Physical Dysfunction: Geriatrics/Physical Activity
Within the geriatric population, one of the barriers to compliance may be ill health and change in health status. One of the components of this includes pain. Pain may or may not be a factor in terms of compliance. The literature indicates that pain can be a huge barrier and that we should encourage our patients to communicate their pain experience. If they're skipping a session because they overdid their home exercise program and now they're in too much pain, or they discontinued their home exercise program because it hurt too much, we want that information. Likewise, we want to use the time in the session to decrease the patient's pain and give them strategies for managing their pain.
Another barrier to compliance with home exercises may be that the person lives in an unsatisfactory physical environment, such as a neighborhood that has poor sidewalks or has a high crime rate. A patient may not be able to get to the clinic or to a recreational facility because of those same environmental reasons, or due to lack of transportation. They may have a lack of social support and not have family living nearby who can give them a lift or help them.
If a lack of time becomes a barrier, we want to ask the patient when are they available to come to sessions, how frequently during the day, and at what time can they do their exercise program. How can we help them break it down so that they're more successful at performing it? Additionally, the patient may exhibit a lack of interest in performing their exercises or increasing their activity.
Money often is a key factor for many populations.
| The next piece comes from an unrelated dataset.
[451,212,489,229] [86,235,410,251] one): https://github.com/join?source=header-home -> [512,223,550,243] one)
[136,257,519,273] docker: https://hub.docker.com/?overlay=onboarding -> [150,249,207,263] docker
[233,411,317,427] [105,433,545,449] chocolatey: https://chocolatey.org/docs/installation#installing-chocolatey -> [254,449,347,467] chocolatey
It may be a motivator, where a person wants to go back to work and they diligently perform their exercises and adhere to their program. Or, money can become a barrier, where they don't want to take time off work in order to come to an appointment. It may be that they can't afford the transportation, the medication, or the copay.
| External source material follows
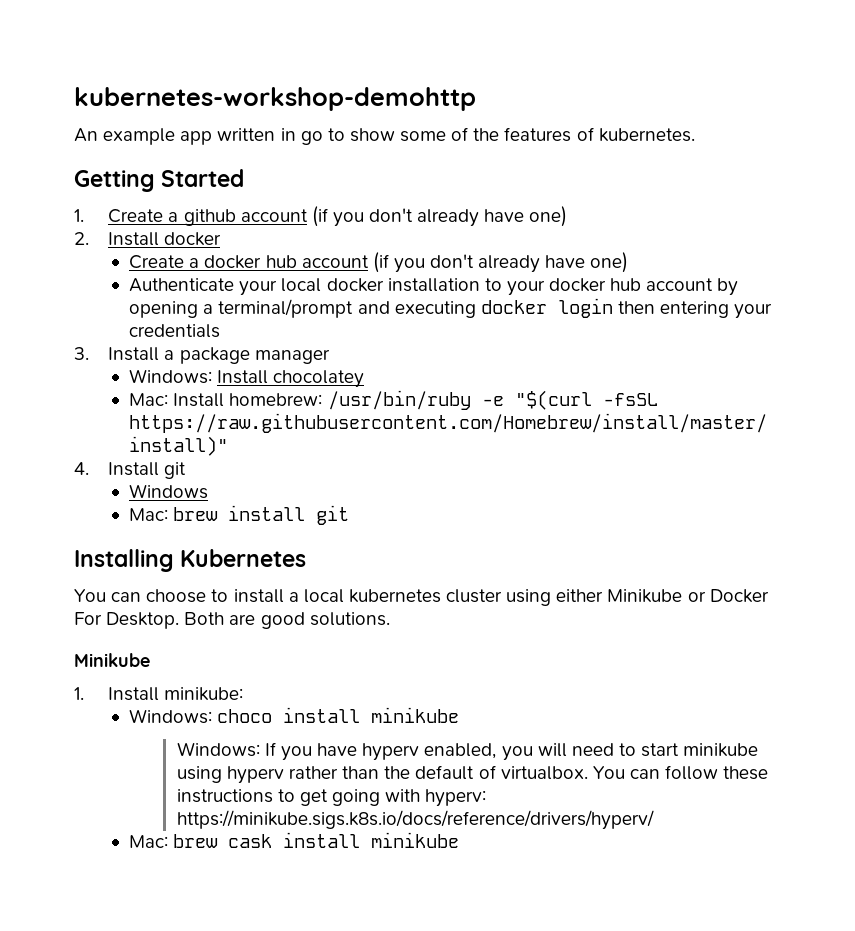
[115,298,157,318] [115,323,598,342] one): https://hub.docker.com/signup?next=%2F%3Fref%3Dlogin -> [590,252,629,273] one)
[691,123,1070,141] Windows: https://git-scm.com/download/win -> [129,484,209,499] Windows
Fear of can either be a motivator or a barrier. Understandably, the patient doesn't want to be re-injured. Perhaps the patient is fearful of being injured in your care. They may have a lack of knowledge and understanding regarding the need for increased activity. Sometimes we have pain and stiffness, and initially, it hurts. We have to educate our patients that motion is lotion, and they are not going to feel better if they don't move. Select exercises with your patient that will help them move throughout the day. All of these are opportunities for intervention (Adams-Fryatt, 2010).